More than 2 decades ago, when the hydrodynamic administration of cDNAs emerged, it was not possible to visualize the great advances that were happening with the improvement of this therapeutic strategy. If we combine this approach with the creative and ingenious methodologies that continue to appear in the use of the systemic expression of IL-12 in the treatment against different types of cancer, the expectation of achieving an effective treatment in advanced cancer patients in the coming years in very encouraging.

Summary points.

• A single injection of 1 μg of IL-12 cDNA delivered by hydrodynamic shear is sufficient to generate safe systemic levels of the cytokine with strong antitumor activity in B16 and EL4 murine tumor models.

• A profound evaluation of the effects of systemic IL-12 in secondary lymphoid organs and tumors, as analyzed by supervised and unsupervised flow cytometry methods, is provided.

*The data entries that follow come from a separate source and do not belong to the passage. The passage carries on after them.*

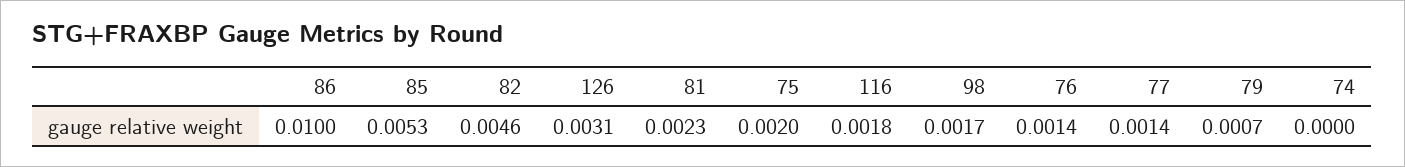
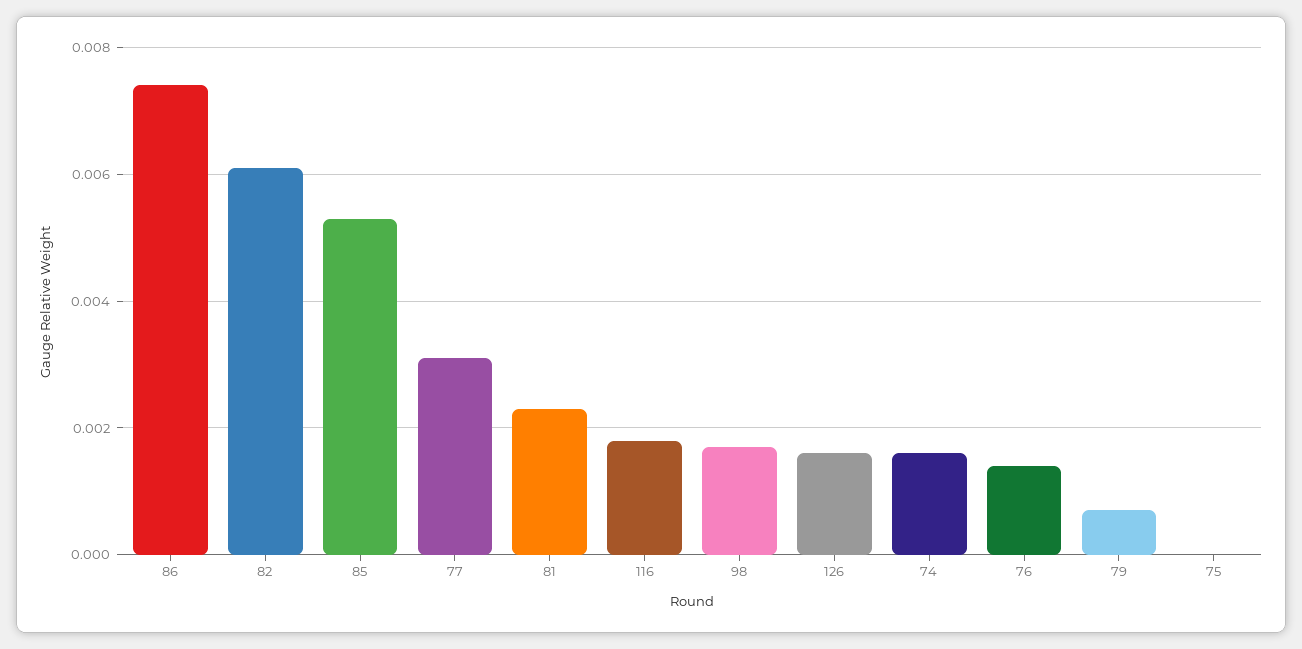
  {
-   "86": 0.01,
+   "86": 0.0075,
    "85": 0.0053,
-   "82": 0.0046,
+   "82": 0.006,
-   "126": 0.0031,
+   "126": 0.0015,
    "81": 0.0023,
-   "75": 0.002,
+   "75": 0,
    "116": 0.0018,
    "98": 0.0017,
    "76": 0.0014,
-   "77": 0.0014,
+   "77": 0.003,
    "79": 0.0007,
-   "74": 0
+   "74": 0.0015
  }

• IL-12 systemic expression induced a significant reduction in the size and growth curves of subcutaneous B16 and EL4 tumor cells.

• A reduction in the number of blood vessels in B16 and EL4 tumors correlated with antiangiogenic effects.

• A large number of IFN-γ⁺CD8⁺ T cells was observed in B16 and EL4 tumors after systemic expression of IL-12 cDNA.

• Systemic expression of 1 μg of IL-12 cDNA induced a beneficial balance between effector and regulatory immune cell populations inside B16 tumors.

• Lower levels of TGF-β correlated with highly proliferative CD8⁺ T cells in B16 tumors.

• Our work demonstrates that safe levels of systemic IL-12 induced beneficial changes in the tumor microenvironment with no notable side effects, thus allowing a re-evaluation of the potential clinical use of this powerful cytokine.